Start of Provided material

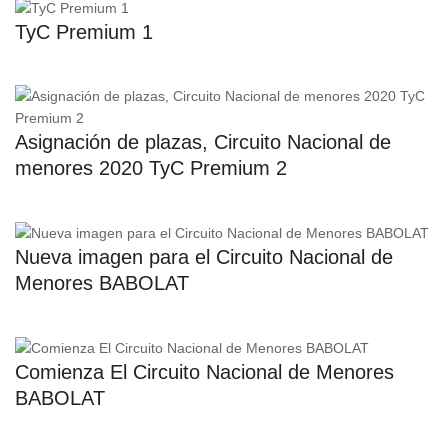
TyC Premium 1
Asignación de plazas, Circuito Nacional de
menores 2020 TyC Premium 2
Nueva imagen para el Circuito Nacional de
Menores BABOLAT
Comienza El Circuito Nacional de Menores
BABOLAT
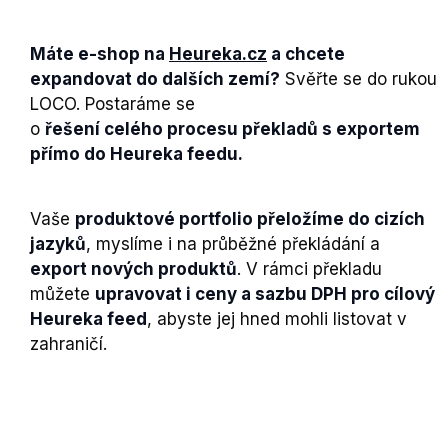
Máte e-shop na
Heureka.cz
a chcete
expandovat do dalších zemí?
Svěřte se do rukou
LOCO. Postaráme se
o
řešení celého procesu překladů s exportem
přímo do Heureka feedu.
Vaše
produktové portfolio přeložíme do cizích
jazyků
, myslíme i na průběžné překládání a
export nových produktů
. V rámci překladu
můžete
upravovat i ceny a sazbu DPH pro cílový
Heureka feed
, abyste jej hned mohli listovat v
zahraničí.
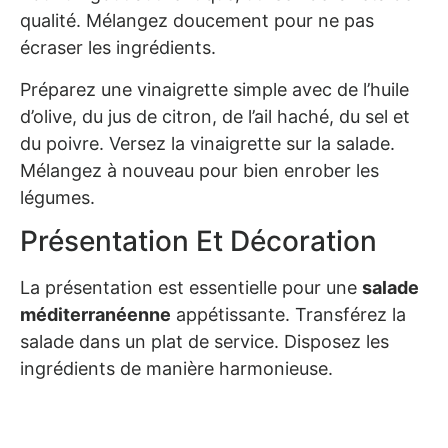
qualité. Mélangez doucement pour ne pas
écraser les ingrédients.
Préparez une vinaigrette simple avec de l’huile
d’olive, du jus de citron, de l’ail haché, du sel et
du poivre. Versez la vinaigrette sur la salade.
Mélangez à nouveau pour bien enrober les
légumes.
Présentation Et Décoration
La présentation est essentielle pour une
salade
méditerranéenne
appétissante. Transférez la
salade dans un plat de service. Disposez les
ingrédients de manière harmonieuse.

End of Provided material
Start of Provided material

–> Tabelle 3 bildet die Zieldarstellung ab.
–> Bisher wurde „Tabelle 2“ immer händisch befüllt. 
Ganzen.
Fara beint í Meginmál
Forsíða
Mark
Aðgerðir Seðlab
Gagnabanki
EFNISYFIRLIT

End of Provided material
Start of Provided material

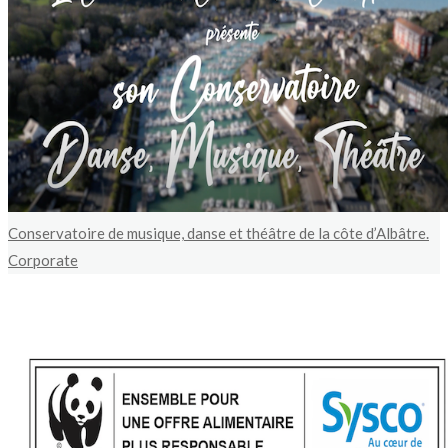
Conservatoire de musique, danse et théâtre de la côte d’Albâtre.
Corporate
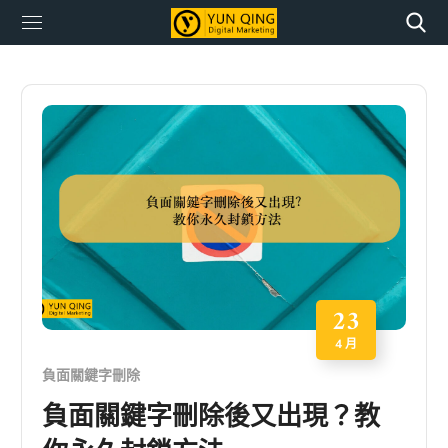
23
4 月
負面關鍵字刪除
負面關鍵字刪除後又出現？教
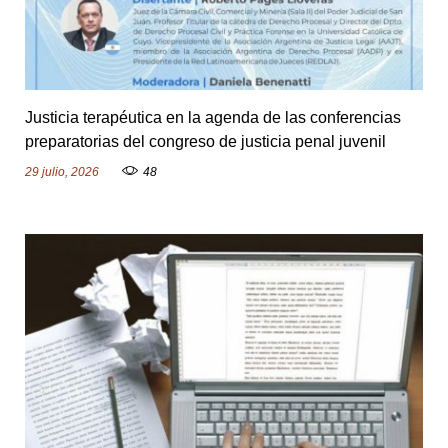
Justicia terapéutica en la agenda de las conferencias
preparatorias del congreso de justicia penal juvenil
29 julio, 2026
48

End of Provided material

Pull out every line in the items that contains the word "Nacional".

_Exercise output_.
Asignación de plazas, Circuito Nacional de
Nueva imagen para el Circuito Nacional de
Comienza El Circuito Nacional de Menores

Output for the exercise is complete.